Libyan assets held by leading global banks
Some of the biggest and best-known financial institutions in the world held billions of dollars of Libyan state funds, a leaked report has revealed.
Principal among them were HSBC, Royal Bank of Scotland, Goldman Sachs, JP Morgan Chase, Nomura and Societe General, Global Witness said.
The banks refused to say whether they held, or are still holding, the funds.
All the assets have now been frozen by the European Union and United Nations.
The document, dated June 2010, showed that HSBC held $292.7m (£179.9m) in 10 cash accounts, with a similar amount invested in a hedge fund, while Goldman Sachs had $43m in three accounts.
Almost $4bn was held in investment funds and structured products, with Societe General alone holding $1bn.
Japanese bank Nomura and Bank of New York also held $500m each.
A much larger proportion of Libyan Investment Authority's assets - $19bn in total - were held by Libyan and Middle Eastern Banks, the document revealed.

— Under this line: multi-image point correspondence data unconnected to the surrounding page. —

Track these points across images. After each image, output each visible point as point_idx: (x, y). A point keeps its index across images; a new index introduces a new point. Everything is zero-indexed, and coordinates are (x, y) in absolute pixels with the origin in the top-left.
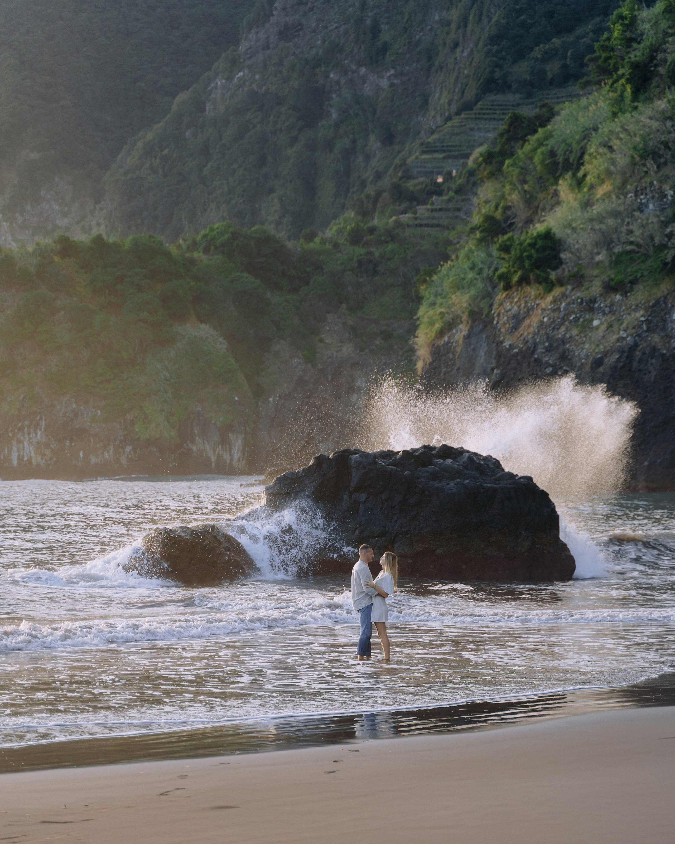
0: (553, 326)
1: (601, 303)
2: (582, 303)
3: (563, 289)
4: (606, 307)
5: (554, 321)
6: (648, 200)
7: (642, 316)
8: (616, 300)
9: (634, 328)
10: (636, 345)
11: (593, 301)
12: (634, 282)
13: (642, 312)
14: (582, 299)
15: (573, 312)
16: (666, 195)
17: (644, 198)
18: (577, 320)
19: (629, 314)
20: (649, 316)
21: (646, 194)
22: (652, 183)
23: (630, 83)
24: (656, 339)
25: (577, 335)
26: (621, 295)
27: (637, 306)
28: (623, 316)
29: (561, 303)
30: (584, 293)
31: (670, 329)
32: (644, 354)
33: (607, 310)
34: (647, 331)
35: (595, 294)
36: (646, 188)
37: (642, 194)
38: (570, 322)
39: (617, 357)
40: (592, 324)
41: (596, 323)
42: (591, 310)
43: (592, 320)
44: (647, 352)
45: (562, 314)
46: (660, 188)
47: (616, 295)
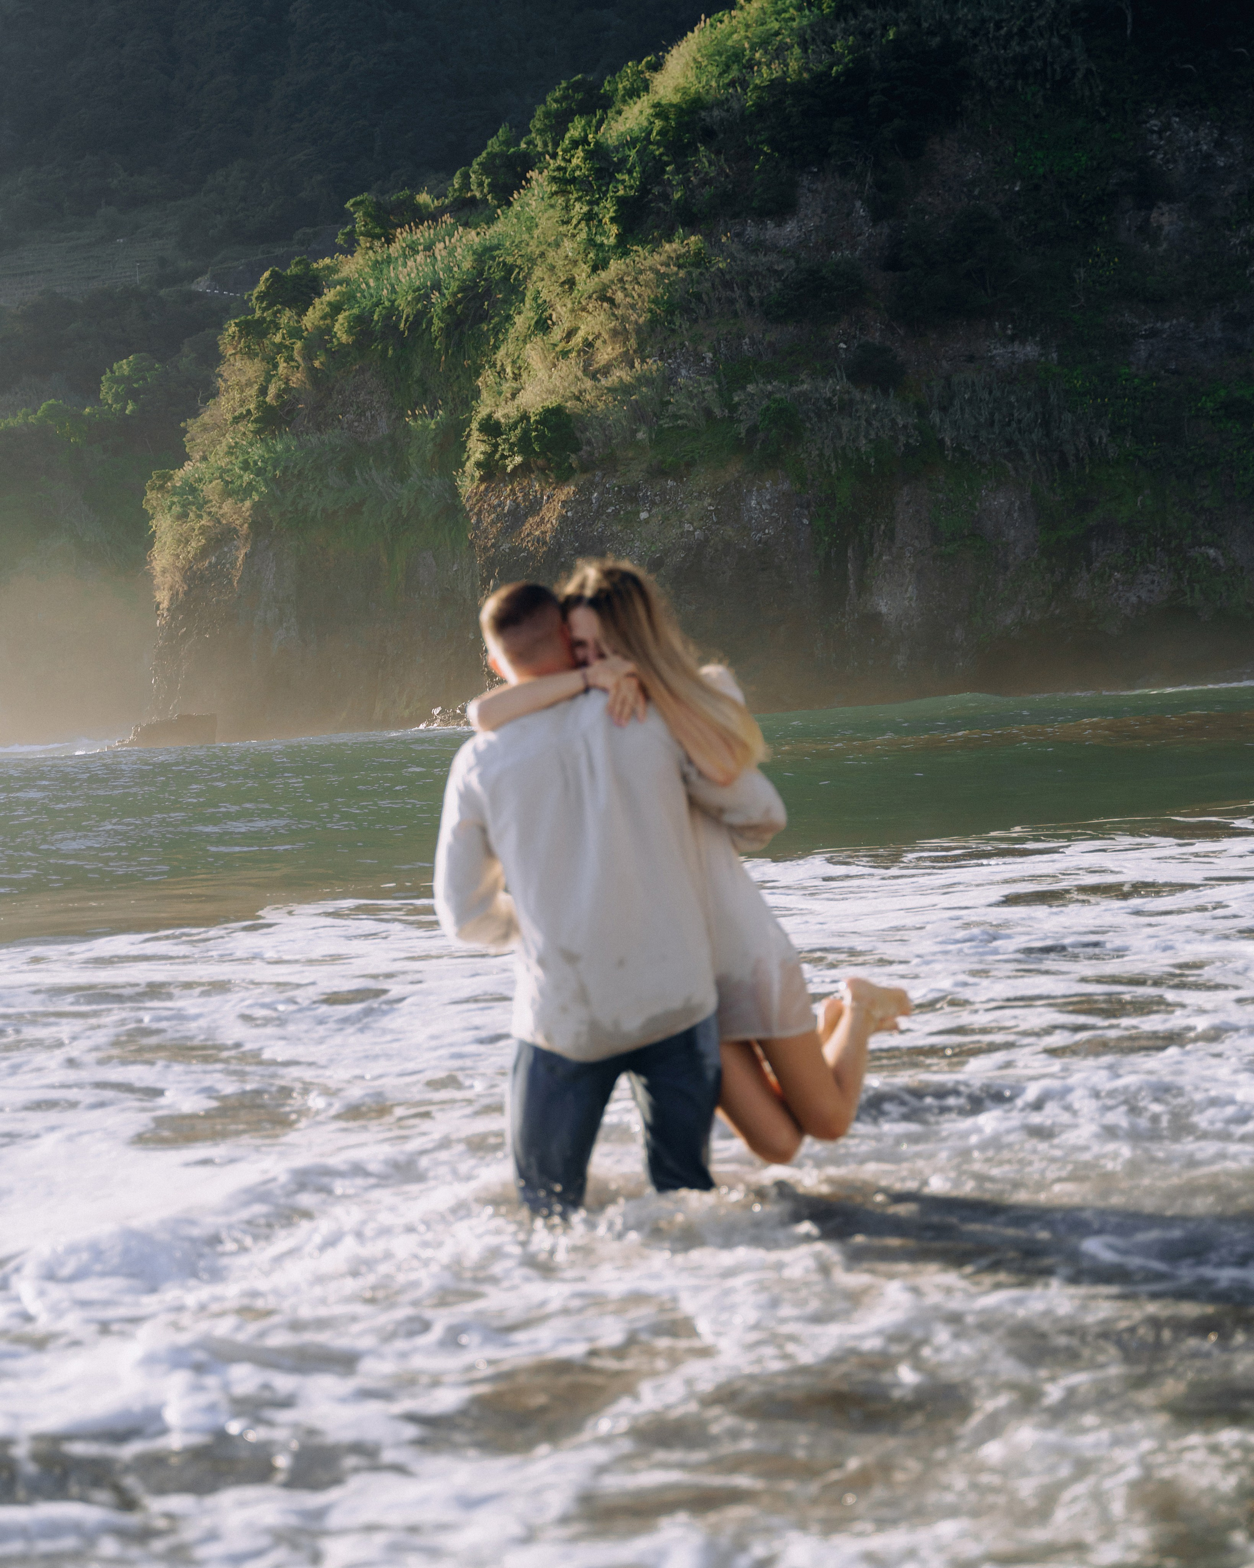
0: (583, 521)
1: (647, 491)
2: (620, 492)
3: (588, 476)
4: (656, 495)
5: (583, 516)
6: (679, 365)
7: (710, 505)
8: (668, 487)
9: (701, 519)
10: (707, 540)
11: (636, 488)
12: (689, 465)
13: (708, 500)
14: (619, 487)
15: (611, 504)
16: (704, 358)
17: (673, 363)
18: (616, 513)
19: (691, 503)
20: (718, 505)
21: (676, 358)
22: (682, 345)
23: (616, 222)
24: (729, 531)
25: (621, 531)
26: (675, 480)
27: (700, 493)
28: (682, 505)
29: (591, 494)
30: (621, 479)
31: (746, 519)
32: (717, 550)
33: (657, 499)
34: (717, 523)
35: (637, 480)
36: (674, 350)
37: (670, 358)
38: (608, 515)
39: (682, 555)
40: (639, 518)
41: (644, 515)
42: (634, 500)
43: (638, 513)
44: (720, 548)
45: (595, 507)
46: (695, 349)
47: (667, 481)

It also showed that the Libyan Investment Authority (LIA) holds billions of dollars in shares in global corporations such as General Electric, BP, Vivendi and Deutsche Telekom.
It had already been widely reported that the fund held stakes in UK publishing group Pearson, Italy's Unicredit bank and industrial group Finmeccanica, as well as Canadian oil exploration group Verenex.
"It is completely absurd that HSBC and Goldman Sachs can hide behind customer confidentiality in a case like this," said Charmian Gooch, director of campaigning group Global Witness.
"These are state accounts, so the customer is effectively the Libyan people and these banks are withholding vital information from them."
Established in 2006, the LIA holds about $70bn of assets and is the 13th largest sovereign wealth fund in the world, according to the Sovereign Wealth Fund Institute.
The fund, built on Libya's oil wealth, scores two out of 10 on the institute's transparency ranking.
Earlier this month, the EU extended its economic sanctions against Libya to include the LIA and the country's central bank.
It had already frozen assets of Libyan leader Muammar Gaddafi and some members of his family.